Après le match, Puel a longuement félicité ses joueurs, réduit à dix pendant plus d'une heure : «Depuis la reprise [de l'entraînement] le 17 juin, ils se sont donné les moyens d'être très professionnels, appliqués, avec beaucoup d'écoute et d'investissement pour faire un gros match. On avait pris des options et je pense que c'étaient les bonnes jusqu'à l'expulsion. On a été entreprenants.» Le postulat d'Euclide : à huis clos ou non, un match de foot est ce que les joueurs en font, pas plus, pas moins

En annexe : il y a deux matchs de football en filigrane de chaque rencontre. Celui que veut jouer l’une des deux équipes (contrôle du ballon et vitesse dans le cas des Parisiens vendredi, pour faire parler les capacités techniques et athlétiques des joueurs) et celui que compte disputer son adversaire - et c’est celui de l’AS Saint-Etienne que l’on a vu à Saint-Denis, pas l’autre, ou par éclairs. L’un d’eux a suffi pour faire tomber la Coupe de France dans les bras de Marquinos et consorts.

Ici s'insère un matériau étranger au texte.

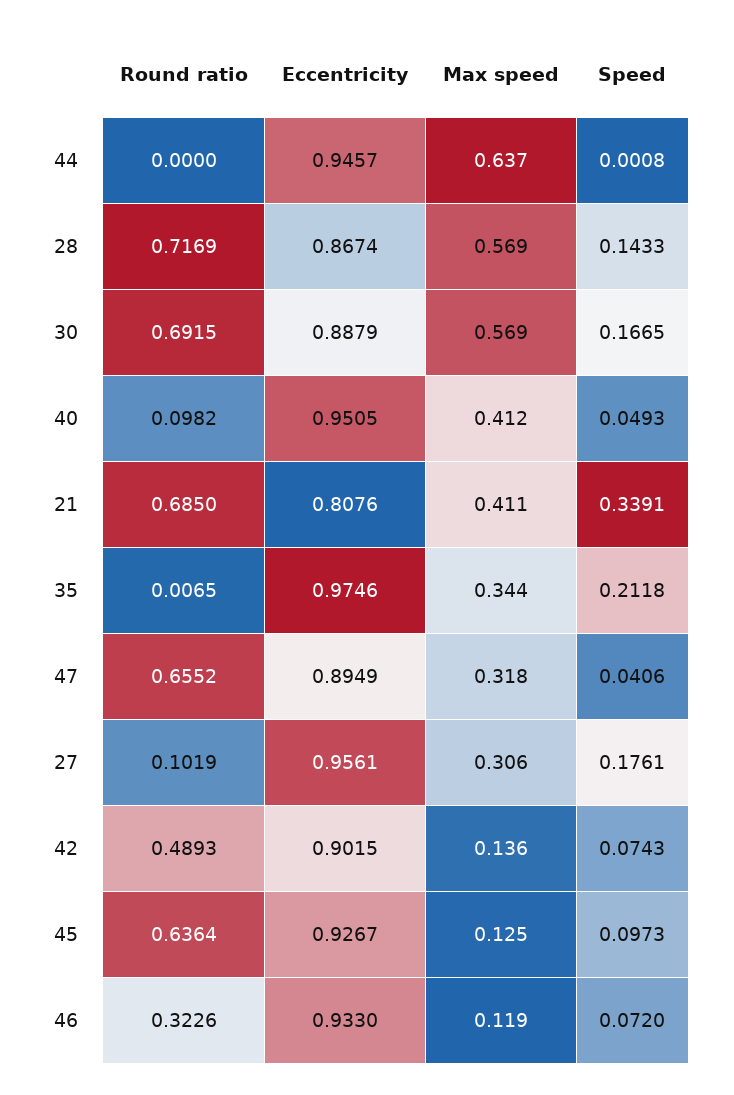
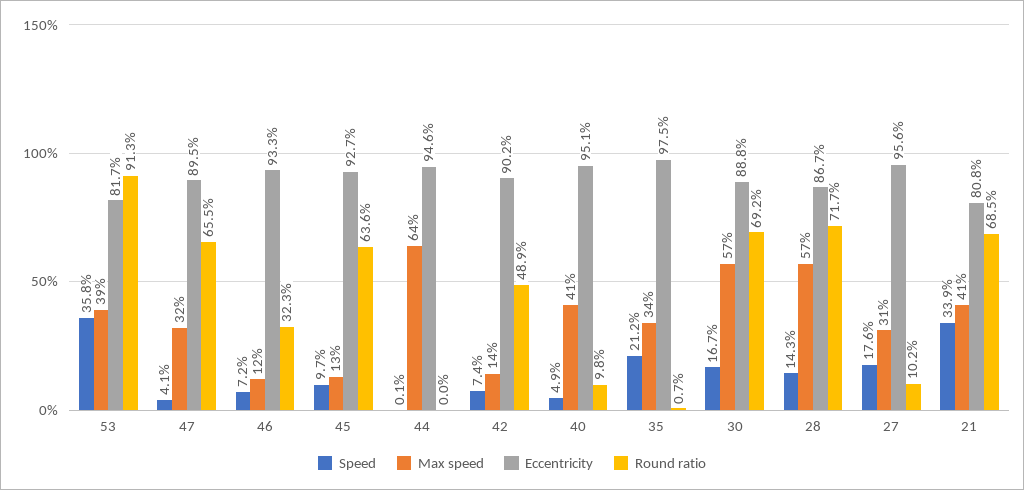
Speed, 53: none -> 0.358
Max speed, 53: none -> 0.39
Eccentricity, 53: none -> 0.817
Round ratio, 53: none -> 0.913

Mais Puel avait compris : depuis le redimensionnement du club parisien durant l’été 2017 et l’arrivée des Mbappé et de Neymar pour quelque 400 millions sans même parler du premier euro de salaire, il manque quelque chose à ce Paris-SG-là dans le combat et dans son approche de la geste collective. Après la blessure de Mbappé, Neymar s’est prudemment retiré des débats, donnant l’impression de donner rendez-vous pour plus tard : il aurait été tout aussi simple de le remplacer, d’autant que le nombre de changements autorisés est passé de trois à cinq, mais ça, Tuchel ne peut pas le faire, ce qui souligne la préhension (proverbiale, dans le cas du Paris-SG) des stars parisiennes sur le club.

De l’engagement stéphanois à la psyché du Brésilien, le foot post-coronavirus déroule le même fil que celui d’avant. Il n’a pas basculé dans le chaos. Il résiste.